The evening commences with a Russian Folk show, displaying the intertwined history of tradition, story, song and dance. Free shots and skewers of cheese expose the group to what our guide calls a typical Russian reaction to free stuff: chaos. The evening continues to a Speakeasy, named for Schrödinger’s Cat, specialising in bizarrely themed cocktails: handbag cosmopolitan anyone? From there, it’s time to dance the night away at Propaganda, Moscow’s oldest club. Despite Russian menus and cheaper alcohol, nothing about Propaganda or Kot Shrodingera would be out of place in the Melbourne nightlife.
Severely hungover or potentially still drunk, the caffeine-fortified group descends into the infamous Moscow Metro for a tour of the unique stations that had been designed to bring beauty into the lives of the communist workforce.

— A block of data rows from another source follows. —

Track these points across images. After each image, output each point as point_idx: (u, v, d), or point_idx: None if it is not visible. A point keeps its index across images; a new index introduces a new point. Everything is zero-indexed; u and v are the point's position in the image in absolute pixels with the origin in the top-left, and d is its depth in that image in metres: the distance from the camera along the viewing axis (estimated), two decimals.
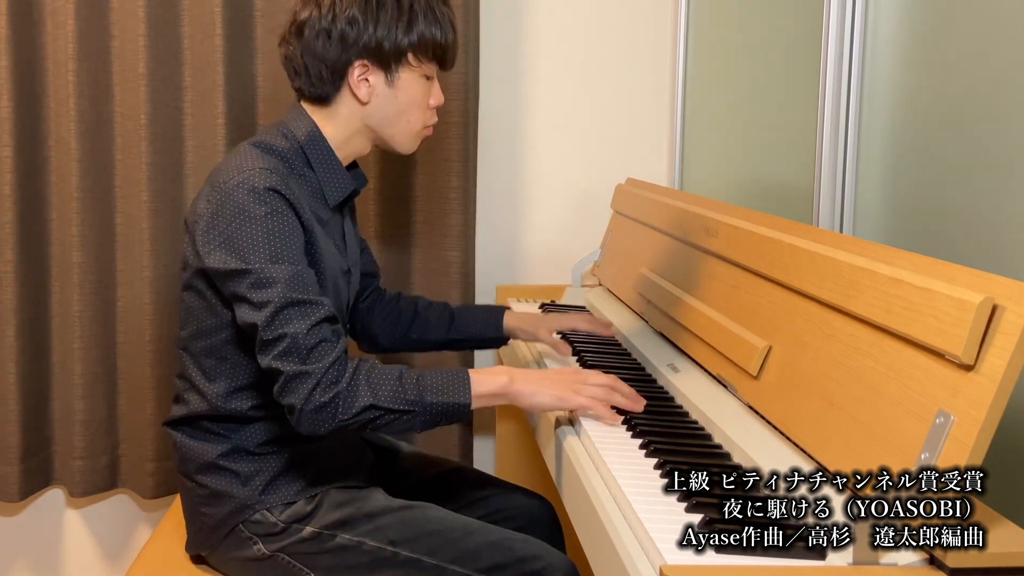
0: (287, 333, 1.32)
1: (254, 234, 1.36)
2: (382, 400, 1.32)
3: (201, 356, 1.48)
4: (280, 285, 1.34)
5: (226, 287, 1.39)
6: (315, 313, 1.34)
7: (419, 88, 1.52)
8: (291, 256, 1.37)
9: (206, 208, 1.41)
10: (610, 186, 2.33)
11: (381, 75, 1.49)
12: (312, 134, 1.51)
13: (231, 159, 1.46)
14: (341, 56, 1.47)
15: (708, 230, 1.63)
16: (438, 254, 2.25)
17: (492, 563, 1.41)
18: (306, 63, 1.49)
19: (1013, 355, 0.89)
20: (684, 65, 2.32)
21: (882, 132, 1.51)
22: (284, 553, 1.45)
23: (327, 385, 1.31)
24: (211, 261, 1.38)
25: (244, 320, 1.37)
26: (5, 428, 2.21)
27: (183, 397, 1.52)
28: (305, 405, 1.31)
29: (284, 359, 1.32)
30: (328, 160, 1.52)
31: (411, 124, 1.55)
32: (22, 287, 2.19)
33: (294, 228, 1.40)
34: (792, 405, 1.20)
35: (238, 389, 1.48)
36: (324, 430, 1.33)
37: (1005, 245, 1.23)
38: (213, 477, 1.48)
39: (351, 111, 1.52)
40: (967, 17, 1.33)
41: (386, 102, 1.51)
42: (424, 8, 1.49)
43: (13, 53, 2.13)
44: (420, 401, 1.34)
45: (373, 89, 1.50)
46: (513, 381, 1.37)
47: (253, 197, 1.37)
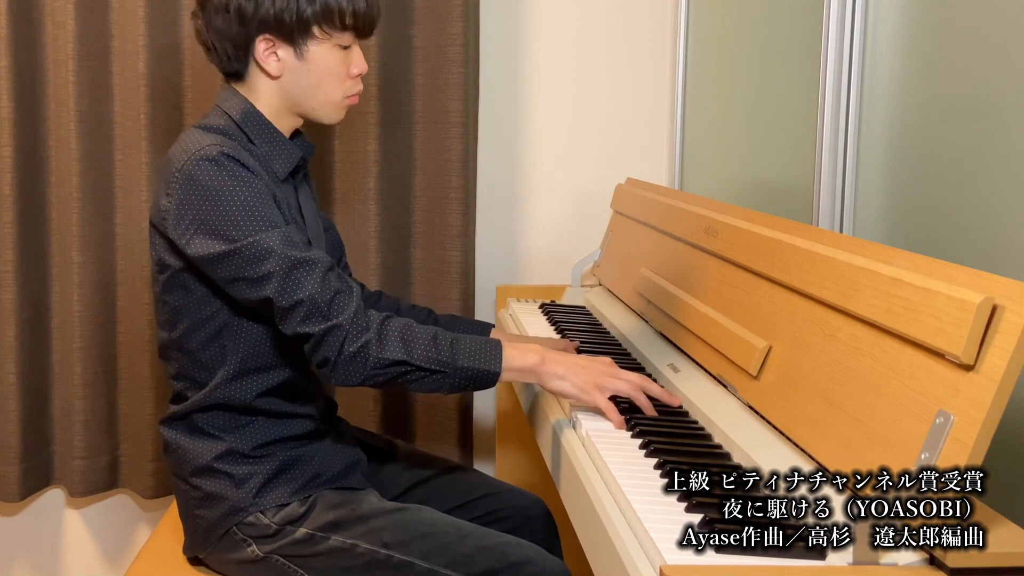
0: (303, 298, 1.33)
1: (228, 209, 1.35)
2: (415, 358, 1.35)
3: (199, 351, 1.47)
4: (276, 253, 1.34)
5: (217, 272, 1.38)
6: (318, 268, 1.35)
7: (333, 58, 1.47)
8: (272, 219, 1.36)
9: (169, 201, 1.39)
10: (610, 186, 2.33)
11: (289, 49, 1.45)
12: (246, 111, 1.48)
13: (177, 145, 1.44)
14: (241, 32, 1.43)
15: (708, 230, 1.63)
16: (438, 254, 2.25)
17: (486, 567, 1.41)
18: (211, 40, 1.47)
19: (1013, 355, 0.89)
20: (684, 65, 2.32)
21: (882, 132, 1.51)
22: (278, 555, 1.45)
23: (356, 334, 1.33)
24: (193, 250, 1.36)
25: (249, 299, 1.37)
26: (5, 428, 2.22)
27: (184, 395, 1.51)
28: (338, 357, 1.33)
29: (308, 322, 1.34)
30: (267, 133, 1.49)
31: (330, 95, 1.50)
32: (22, 287, 2.19)
33: (262, 190, 1.38)
34: (792, 405, 1.20)
35: (240, 375, 1.46)
36: (357, 379, 1.35)
37: (1005, 245, 1.23)
38: (207, 480, 1.48)
39: (267, 87, 1.49)
40: (967, 17, 1.33)
41: (299, 76, 1.47)
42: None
43: (13, 53, 2.13)
44: (452, 363, 1.36)
45: (283, 64, 1.46)
46: (544, 362, 1.38)
47: (212, 170, 1.36)
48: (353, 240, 2.22)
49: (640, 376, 1.42)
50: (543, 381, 1.39)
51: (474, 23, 2.21)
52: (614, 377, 1.39)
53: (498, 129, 2.37)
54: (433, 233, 2.25)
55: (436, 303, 2.24)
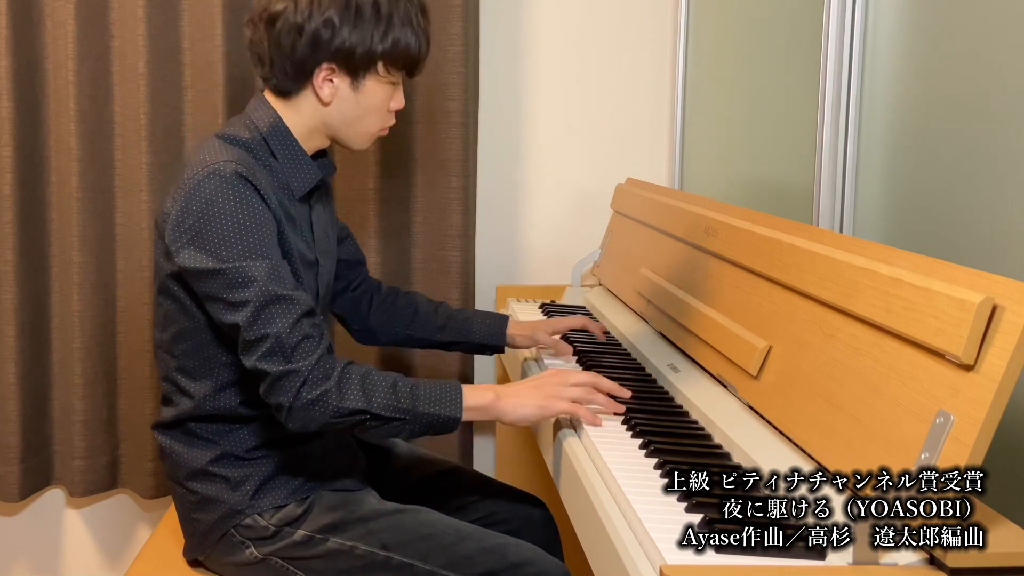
0: (269, 333, 1.31)
1: (225, 229, 1.34)
2: (375, 407, 1.33)
3: (184, 357, 1.46)
4: (259, 282, 1.32)
5: (199, 287, 1.37)
6: (295, 309, 1.33)
7: (382, 94, 1.49)
8: (265, 249, 1.35)
9: (172, 206, 1.38)
10: (610, 186, 2.33)
11: (347, 79, 1.46)
12: (274, 124, 1.48)
13: (197, 154, 1.43)
14: (310, 56, 1.43)
15: (708, 230, 1.63)
16: (438, 254, 2.25)
17: (485, 568, 1.41)
18: (272, 55, 1.46)
19: (1013, 355, 0.89)
20: (684, 65, 2.32)
21: (882, 132, 1.51)
22: (276, 557, 1.45)
23: (315, 382, 1.31)
24: (182, 259, 1.36)
25: (222, 320, 1.36)
26: (5, 428, 2.21)
27: (171, 399, 1.51)
28: (294, 402, 1.31)
29: (269, 359, 1.32)
30: (292, 150, 1.49)
31: (368, 127, 1.52)
32: (22, 287, 2.19)
33: (266, 218, 1.37)
34: (792, 405, 1.20)
35: (224, 387, 1.46)
36: (313, 427, 1.33)
37: (1005, 245, 1.23)
38: (203, 483, 1.47)
39: (311, 109, 1.49)
40: (967, 17, 1.33)
41: (347, 105, 1.48)
42: (402, 17, 1.45)
43: (13, 53, 2.13)
44: (412, 410, 1.35)
45: (336, 91, 1.46)
46: (498, 398, 1.38)
47: (220, 186, 1.35)
48: None
49: (589, 374, 1.42)
50: (501, 417, 1.38)
51: (474, 23, 2.21)
52: (565, 384, 1.39)
53: (498, 129, 2.37)
54: (433, 233, 2.25)
55: None
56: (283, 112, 1.49)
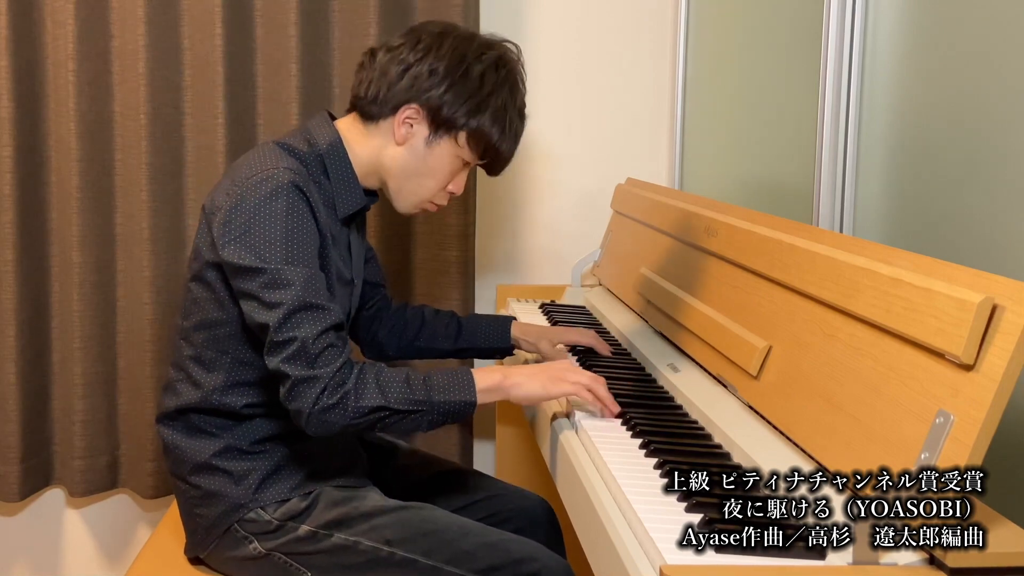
0: (297, 337, 1.33)
1: (272, 232, 1.37)
2: (392, 402, 1.34)
3: (202, 347, 1.48)
4: (295, 288, 1.35)
5: (237, 282, 1.40)
6: (326, 319, 1.35)
7: (449, 164, 1.52)
8: (307, 258, 1.38)
9: (225, 200, 1.41)
10: (610, 186, 2.33)
11: (425, 130, 1.49)
12: (334, 144, 1.51)
13: (255, 155, 1.47)
14: (404, 93, 1.48)
15: (708, 230, 1.63)
16: (438, 254, 2.25)
17: (488, 564, 1.41)
18: (372, 79, 1.51)
19: (1013, 355, 0.89)
20: (684, 65, 2.32)
21: (882, 132, 1.51)
22: (280, 552, 1.45)
23: (334, 387, 1.33)
24: (227, 254, 1.38)
25: (253, 319, 1.38)
26: (5, 428, 2.21)
27: (175, 387, 1.51)
28: (313, 408, 1.32)
29: (292, 363, 1.33)
30: (345, 172, 1.52)
31: (421, 189, 1.54)
32: (22, 287, 2.19)
33: (311, 230, 1.41)
34: (792, 405, 1.20)
35: (235, 384, 1.48)
36: (335, 430, 1.35)
37: (1005, 245, 1.23)
38: (206, 478, 1.48)
39: (382, 144, 1.52)
40: (967, 17, 1.33)
41: (413, 156, 1.51)
42: (498, 106, 1.49)
43: (13, 53, 2.13)
44: (428, 401, 1.36)
45: (411, 137, 1.50)
46: (507, 377, 1.40)
47: (275, 192, 1.38)
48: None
49: (594, 377, 1.42)
50: (508, 394, 1.41)
51: (474, 23, 2.21)
52: (572, 371, 1.42)
53: None
54: (433, 233, 2.25)
55: (436, 303, 2.24)
56: (354, 138, 1.53)
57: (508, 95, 1.51)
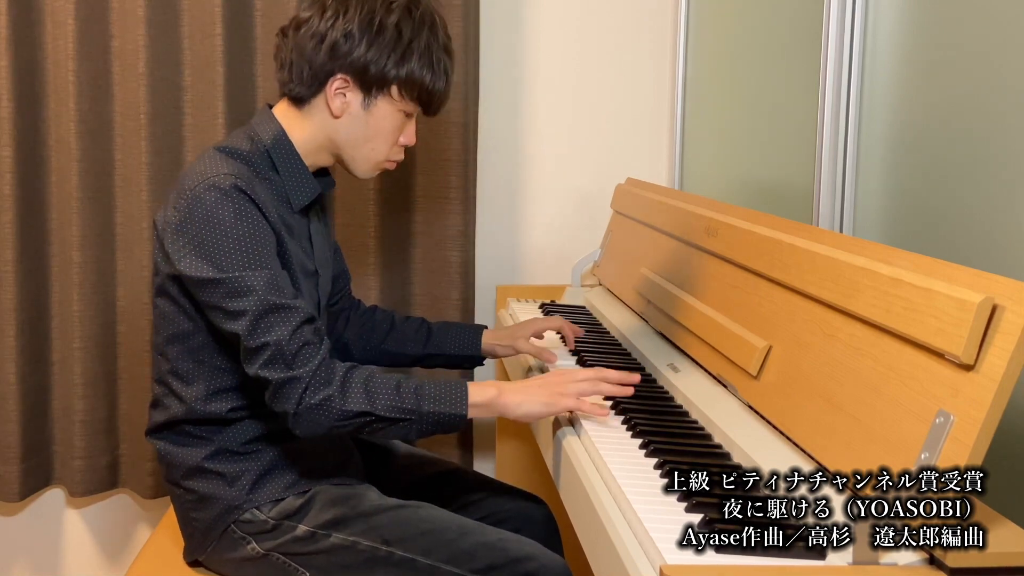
0: (269, 341, 1.33)
1: (225, 240, 1.36)
2: (379, 408, 1.34)
3: (178, 360, 1.48)
4: (257, 292, 1.34)
5: (199, 295, 1.39)
6: (295, 317, 1.35)
7: (393, 121, 1.50)
8: (264, 260, 1.37)
9: (174, 214, 1.40)
10: (610, 186, 2.33)
11: (359, 95, 1.47)
12: (278, 137, 1.50)
13: (197, 164, 1.45)
14: (326, 64, 1.46)
15: (708, 230, 1.63)
16: (438, 254, 2.25)
17: (486, 563, 1.41)
18: (292, 59, 1.48)
19: (1013, 355, 0.89)
20: (684, 65, 2.32)
21: (882, 132, 1.51)
22: (278, 552, 1.45)
23: (316, 387, 1.33)
24: (183, 267, 1.38)
25: (222, 327, 1.38)
26: (5, 428, 2.22)
27: (161, 402, 1.52)
28: (298, 408, 1.33)
29: (270, 367, 1.33)
30: (293, 164, 1.51)
31: (374, 153, 1.52)
32: (22, 287, 2.19)
33: (264, 230, 1.39)
34: (792, 405, 1.20)
35: (217, 392, 1.47)
36: (320, 431, 1.35)
37: (1005, 245, 1.23)
38: (200, 481, 1.48)
39: (322, 121, 1.50)
40: (967, 17, 1.33)
41: (355, 123, 1.49)
42: (422, 49, 1.47)
43: (13, 53, 2.13)
44: (417, 410, 1.36)
45: (347, 106, 1.48)
46: (502, 394, 1.38)
47: (220, 199, 1.37)
48: (353, 240, 2.22)
49: (594, 370, 1.43)
50: (505, 413, 1.39)
51: (474, 23, 2.21)
52: (571, 382, 1.39)
53: (498, 129, 2.37)
54: (433, 233, 2.25)
55: (436, 303, 2.24)
56: (292, 124, 1.51)
57: (429, 34, 1.48)
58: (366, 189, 2.21)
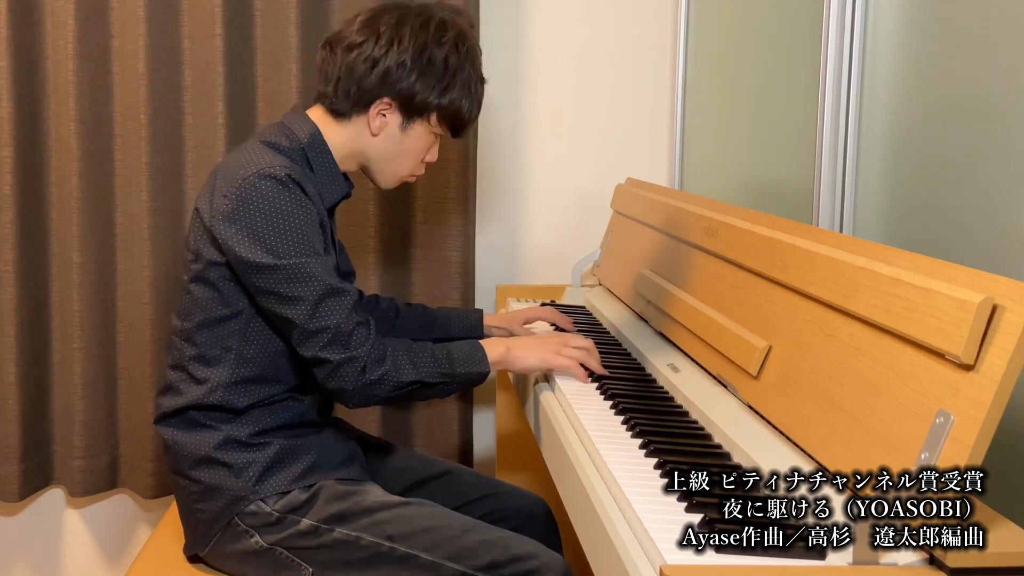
0: (329, 325, 1.42)
1: (284, 227, 1.42)
2: (425, 375, 1.47)
3: (206, 346, 1.50)
4: (316, 279, 1.42)
5: (254, 280, 1.44)
6: (348, 300, 1.44)
7: (424, 143, 1.60)
8: (317, 246, 1.45)
9: (225, 203, 1.44)
10: (610, 186, 2.33)
11: (398, 118, 1.56)
12: (314, 136, 1.56)
13: (243, 154, 1.49)
14: (375, 88, 1.54)
15: (708, 230, 1.63)
16: (438, 254, 2.25)
17: (488, 561, 1.43)
18: (340, 76, 1.55)
19: (1013, 355, 0.89)
20: (684, 65, 2.32)
21: (882, 132, 1.51)
22: (281, 547, 1.46)
23: (373, 365, 1.44)
24: (241, 252, 1.42)
25: (275, 311, 1.44)
26: (5, 428, 2.22)
27: (176, 388, 1.53)
28: (356, 385, 1.43)
29: (330, 349, 1.42)
30: (328, 163, 1.57)
31: (401, 169, 1.62)
32: (22, 287, 2.19)
33: (314, 217, 1.47)
34: (792, 405, 1.20)
35: (237, 382, 1.49)
36: (374, 403, 1.50)
37: (1005, 245, 1.23)
38: (206, 471, 1.49)
39: (357, 134, 1.58)
40: (967, 17, 1.33)
41: (390, 142, 1.58)
42: (464, 81, 1.56)
43: (13, 53, 2.13)
44: (451, 372, 1.49)
45: (385, 126, 1.56)
46: (509, 350, 1.54)
47: (277, 188, 1.43)
48: (353, 240, 2.22)
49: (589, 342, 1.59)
50: (511, 366, 1.55)
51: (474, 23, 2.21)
52: (566, 345, 1.56)
53: (498, 129, 2.37)
54: (433, 233, 2.25)
55: (436, 303, 2.24)
56: (327, 129, 1.58)
57: (471, 68, 1.58)
58: (366, 189, 2.21)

A blur of stations and fascinating histories compete with pounding headaches, now unpleasantly reminiscent of the techno bass of the club.
After retreating to the hotel for much-needed naps, they venture out for a guided tour of the Kremlin Armoury, where all that glitters really is gold. A restaurant near Revolution Square serves as the venue for the last supper. The familiar dishes geared at tourists are a salve on still-delicate stomachs. Next to the hotel, Izmailovo markets are a perfect place to furnish the group with the last-minute essential Russian trinkets: babushkas, ushankas, hip flasks and T-shirts emblazoned with a shirtless Putin riding a horse.
After a final Russian hotel buffet breakfast, Bus-Home departs the Hotel at 0900h sharp, leaving the dust to settle in the wake of the six-day Russian adventure. Goodbye comrades, next stop: Latvia!